Practically speaking, there are two possibilities to address the RC question:

- If ICANN does not provide the same level of protection RC enjoys in “real world”, the Red Cross movement can use wide set of legal protection mechanisms. For example in Canada, they can use both national public and private (trademark) law. it is one possibility, which has quite a few week aspects including putting pressure on both the Red Cross and the Internet registrars (monitoring domain name space, legal action). It also introduce policy and legal instability by not synchronising online with real world.

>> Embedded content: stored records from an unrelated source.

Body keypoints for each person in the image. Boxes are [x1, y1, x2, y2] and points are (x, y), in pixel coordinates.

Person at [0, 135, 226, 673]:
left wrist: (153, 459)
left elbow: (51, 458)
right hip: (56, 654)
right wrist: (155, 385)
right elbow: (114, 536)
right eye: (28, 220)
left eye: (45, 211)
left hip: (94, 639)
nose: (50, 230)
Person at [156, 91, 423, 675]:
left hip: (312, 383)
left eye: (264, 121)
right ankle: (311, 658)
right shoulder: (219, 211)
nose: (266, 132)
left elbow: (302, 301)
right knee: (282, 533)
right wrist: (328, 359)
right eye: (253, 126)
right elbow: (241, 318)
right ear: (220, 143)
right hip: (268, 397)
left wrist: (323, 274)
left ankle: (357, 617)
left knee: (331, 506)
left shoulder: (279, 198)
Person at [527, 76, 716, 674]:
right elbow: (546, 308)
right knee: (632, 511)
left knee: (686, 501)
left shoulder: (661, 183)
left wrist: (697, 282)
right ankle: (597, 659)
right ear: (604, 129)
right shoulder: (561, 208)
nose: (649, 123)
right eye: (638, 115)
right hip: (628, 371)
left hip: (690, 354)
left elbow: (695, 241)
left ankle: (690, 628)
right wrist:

- if ICANN provides full protection for the Red Cross (equal to real word), as it started doing, it makes both a pragmatically and an ethically sound policy.  It is pragmatic because it relieves the burden from the Red Cross Movement and Internet registrars, and ‘reduces’ the income of lawyers. Ethically speaking, ICANN’s decision supports the humanitarian protection principle, which is one of the cornerstones of international public order codified in the Geneva Conventions and widely supported by all countries (194 signatories).